We study the molecular mechanisms that define the extent of transcription units generated by RNA polymerase II (Pol II) across mammalian genomes. Especially how do protein coding transcripts differ from long noncoding transcripts in their mode of synthesis and coupled RNA processing?
Depicted in the diagram above, protein coding transcripts (in red) are separated into exonic and intronic sequence and subjected to a variety of co-transcriptional RNA processing reactions to generate translatable mRNA; 5’ end capping, intron removal coupled to exon ligation (splicing) and 3’ end cleavage and polyadenylation (CPA). Added to these well-established steps in mRNA synthesis, several additional co-transcriptional RNA processing mechanisms operate, as actively investigated by our research group. First, a fraction of Pol II transcript prematurely terminates at either cryptic polyA signals (PAS) or through transcript cleavage mediated by the Integrator complex (I). Second hairpin structures may be excised from introns by the microprocessor complex (M). This releases pre-microRNA that are subsequently converted into microRNA by cytoplasmic Dicer. Third CPA cleavage at the gene 3’ end not only promotes release of polyadenylated mRNA, but also exposes nascent transcript to 5’->3’ exonuclease activity by Xrn2 (X). This ultimately forces termination of Pol II from the gene template by the torpedo mechanism.

Dataset entries
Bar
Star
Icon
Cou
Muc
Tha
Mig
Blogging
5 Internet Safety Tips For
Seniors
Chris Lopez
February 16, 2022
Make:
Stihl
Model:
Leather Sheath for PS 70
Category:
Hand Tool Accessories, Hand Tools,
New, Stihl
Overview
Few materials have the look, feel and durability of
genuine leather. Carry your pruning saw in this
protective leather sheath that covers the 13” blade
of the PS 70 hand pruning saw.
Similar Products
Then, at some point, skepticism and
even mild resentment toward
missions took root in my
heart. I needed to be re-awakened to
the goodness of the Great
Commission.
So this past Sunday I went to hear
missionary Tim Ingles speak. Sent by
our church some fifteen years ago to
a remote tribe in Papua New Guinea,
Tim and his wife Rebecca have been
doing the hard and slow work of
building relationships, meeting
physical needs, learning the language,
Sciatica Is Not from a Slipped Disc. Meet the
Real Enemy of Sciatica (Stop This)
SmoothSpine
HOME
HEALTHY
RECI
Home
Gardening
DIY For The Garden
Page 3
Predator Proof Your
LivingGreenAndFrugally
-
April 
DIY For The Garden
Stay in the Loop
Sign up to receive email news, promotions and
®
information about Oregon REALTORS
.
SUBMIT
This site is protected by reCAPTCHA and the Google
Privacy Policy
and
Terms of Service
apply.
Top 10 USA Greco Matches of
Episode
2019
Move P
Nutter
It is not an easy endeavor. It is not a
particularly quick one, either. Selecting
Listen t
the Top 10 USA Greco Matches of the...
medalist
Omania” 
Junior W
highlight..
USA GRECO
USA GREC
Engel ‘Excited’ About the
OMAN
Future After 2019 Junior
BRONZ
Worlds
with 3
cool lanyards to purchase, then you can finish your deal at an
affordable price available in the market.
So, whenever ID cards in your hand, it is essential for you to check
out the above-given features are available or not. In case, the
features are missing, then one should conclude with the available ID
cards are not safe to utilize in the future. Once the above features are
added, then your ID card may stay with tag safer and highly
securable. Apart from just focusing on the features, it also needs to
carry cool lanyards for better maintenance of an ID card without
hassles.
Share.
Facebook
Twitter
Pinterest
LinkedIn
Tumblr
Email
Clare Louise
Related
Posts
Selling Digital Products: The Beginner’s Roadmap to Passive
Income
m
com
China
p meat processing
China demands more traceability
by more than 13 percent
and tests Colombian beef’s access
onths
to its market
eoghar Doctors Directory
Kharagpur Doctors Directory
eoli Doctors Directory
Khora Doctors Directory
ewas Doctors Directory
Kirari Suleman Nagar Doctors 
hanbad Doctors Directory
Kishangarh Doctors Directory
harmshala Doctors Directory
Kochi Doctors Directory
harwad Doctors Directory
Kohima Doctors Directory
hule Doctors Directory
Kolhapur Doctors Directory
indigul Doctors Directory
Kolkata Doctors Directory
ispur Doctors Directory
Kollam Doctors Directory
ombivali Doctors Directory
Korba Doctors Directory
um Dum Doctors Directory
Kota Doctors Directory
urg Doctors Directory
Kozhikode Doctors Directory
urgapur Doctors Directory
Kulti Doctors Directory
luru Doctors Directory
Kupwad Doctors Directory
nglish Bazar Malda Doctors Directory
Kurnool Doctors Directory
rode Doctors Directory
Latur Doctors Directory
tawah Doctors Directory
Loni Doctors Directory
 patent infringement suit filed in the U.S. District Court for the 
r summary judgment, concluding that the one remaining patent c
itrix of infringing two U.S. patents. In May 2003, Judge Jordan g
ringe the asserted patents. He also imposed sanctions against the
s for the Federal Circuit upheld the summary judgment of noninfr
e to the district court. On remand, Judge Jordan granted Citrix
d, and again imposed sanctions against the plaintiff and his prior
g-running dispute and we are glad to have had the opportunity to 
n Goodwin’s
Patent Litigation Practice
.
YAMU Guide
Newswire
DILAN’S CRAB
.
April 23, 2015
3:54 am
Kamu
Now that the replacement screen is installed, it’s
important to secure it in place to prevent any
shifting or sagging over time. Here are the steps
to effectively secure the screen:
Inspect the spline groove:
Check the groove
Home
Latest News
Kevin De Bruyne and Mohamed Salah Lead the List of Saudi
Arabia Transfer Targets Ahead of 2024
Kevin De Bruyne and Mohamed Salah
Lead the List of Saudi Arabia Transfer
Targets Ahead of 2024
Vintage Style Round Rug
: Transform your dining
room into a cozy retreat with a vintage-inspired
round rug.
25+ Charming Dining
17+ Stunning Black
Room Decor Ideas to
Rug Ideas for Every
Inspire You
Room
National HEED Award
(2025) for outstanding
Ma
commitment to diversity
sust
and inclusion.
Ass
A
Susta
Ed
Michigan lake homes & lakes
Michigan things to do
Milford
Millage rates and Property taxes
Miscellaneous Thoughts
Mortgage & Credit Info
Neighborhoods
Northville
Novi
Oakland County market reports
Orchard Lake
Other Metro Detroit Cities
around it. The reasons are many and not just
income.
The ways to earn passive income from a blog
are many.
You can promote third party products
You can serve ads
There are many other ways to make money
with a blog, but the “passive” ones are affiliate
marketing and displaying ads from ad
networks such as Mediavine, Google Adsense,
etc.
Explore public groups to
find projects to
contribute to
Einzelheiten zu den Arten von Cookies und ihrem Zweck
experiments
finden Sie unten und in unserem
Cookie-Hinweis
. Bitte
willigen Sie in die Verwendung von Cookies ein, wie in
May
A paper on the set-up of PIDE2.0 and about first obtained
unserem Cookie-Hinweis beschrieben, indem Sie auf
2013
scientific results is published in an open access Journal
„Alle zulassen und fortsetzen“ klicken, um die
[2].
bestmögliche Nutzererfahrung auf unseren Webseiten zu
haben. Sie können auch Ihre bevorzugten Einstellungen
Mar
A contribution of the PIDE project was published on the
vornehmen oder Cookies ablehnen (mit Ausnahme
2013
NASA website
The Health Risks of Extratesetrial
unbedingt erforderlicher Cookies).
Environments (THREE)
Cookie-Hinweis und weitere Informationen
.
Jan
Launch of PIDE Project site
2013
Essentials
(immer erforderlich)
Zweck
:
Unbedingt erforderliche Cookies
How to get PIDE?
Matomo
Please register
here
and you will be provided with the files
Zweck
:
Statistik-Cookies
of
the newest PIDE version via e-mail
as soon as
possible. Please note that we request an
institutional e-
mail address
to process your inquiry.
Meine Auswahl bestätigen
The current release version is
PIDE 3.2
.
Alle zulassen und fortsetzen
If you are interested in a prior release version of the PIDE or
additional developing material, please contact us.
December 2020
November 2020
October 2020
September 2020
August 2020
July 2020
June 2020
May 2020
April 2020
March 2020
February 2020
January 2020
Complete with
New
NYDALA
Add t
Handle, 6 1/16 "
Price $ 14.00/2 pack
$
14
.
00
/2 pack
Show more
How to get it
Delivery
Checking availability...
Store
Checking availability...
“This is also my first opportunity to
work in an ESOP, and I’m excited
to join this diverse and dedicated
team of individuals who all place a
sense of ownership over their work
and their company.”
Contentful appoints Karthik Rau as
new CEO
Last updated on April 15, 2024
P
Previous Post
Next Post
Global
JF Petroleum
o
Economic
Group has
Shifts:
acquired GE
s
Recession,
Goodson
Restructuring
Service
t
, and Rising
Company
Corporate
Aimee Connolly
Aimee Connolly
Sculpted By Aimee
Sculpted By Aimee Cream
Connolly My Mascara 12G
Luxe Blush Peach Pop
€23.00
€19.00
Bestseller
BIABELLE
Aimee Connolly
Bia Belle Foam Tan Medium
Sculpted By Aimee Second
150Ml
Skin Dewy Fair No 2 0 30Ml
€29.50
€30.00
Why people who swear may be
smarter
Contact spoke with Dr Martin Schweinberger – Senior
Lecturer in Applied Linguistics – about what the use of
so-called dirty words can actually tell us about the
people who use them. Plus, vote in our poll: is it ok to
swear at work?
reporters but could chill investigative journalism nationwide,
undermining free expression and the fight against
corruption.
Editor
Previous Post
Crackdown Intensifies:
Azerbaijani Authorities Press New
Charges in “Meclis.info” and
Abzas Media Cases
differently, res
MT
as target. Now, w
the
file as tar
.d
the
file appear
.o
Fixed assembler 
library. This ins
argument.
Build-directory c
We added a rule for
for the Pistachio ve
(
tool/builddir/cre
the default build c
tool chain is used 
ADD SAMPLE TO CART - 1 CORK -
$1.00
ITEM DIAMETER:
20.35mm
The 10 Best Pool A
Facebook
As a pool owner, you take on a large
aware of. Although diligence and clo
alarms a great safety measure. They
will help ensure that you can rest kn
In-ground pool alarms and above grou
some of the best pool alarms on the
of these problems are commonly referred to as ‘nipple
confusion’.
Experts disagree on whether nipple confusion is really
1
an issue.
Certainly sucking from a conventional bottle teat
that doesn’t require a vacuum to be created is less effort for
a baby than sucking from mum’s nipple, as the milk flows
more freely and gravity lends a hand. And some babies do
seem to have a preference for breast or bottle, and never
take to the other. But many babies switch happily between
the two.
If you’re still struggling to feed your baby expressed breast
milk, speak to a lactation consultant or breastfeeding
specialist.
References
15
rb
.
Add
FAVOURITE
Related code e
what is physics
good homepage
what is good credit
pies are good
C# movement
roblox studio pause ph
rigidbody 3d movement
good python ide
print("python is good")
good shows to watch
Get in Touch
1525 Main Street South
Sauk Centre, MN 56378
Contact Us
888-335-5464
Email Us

REQUIRED TASKS
(1) For each statement about the text on Pol II transcription, say yes or no depending on whether the text agrees, and quote the words of the text that decide it. (a) Pre-microRNA is converted into microRNA by cytoplasmic Dicer. (b) The Integrator complex excises hairpin structures from introns. (c) In the diagram, long noncoding transcripts are shown in red.
(2) Reproduce the stretch of the text on Pol II transcription from "We study the" through "coupled RNA processing?".
(3) According to the text on Pol II transcription, which enzyme's 5’->3’ exonuclease activity is the nascent transcript exposed to after CPA cleavage at the gene 3’ end?
None of these lines has any role here.

ANSWERS TO THE EXERCISES
(1)
(a) Yes: "This releases pre-microRNA that are subsequently converted into microRNA by cytoplasmic Dicer."
(b) No: "Second hairpin structures may be excised from introns by the microprocessor complex (M)."
(c) No: "protein coding transcripts (in red)"

(2)
We study the molecular mechanisms that define the extent of transcription units generated by RNA polymerase II (Pol II) across mammalian genomes. Especially how do protein coding transcripts differ from long noncoding transcripts in their mode of synthesis and coupled RNA processing?

(3) Xrn2 (X).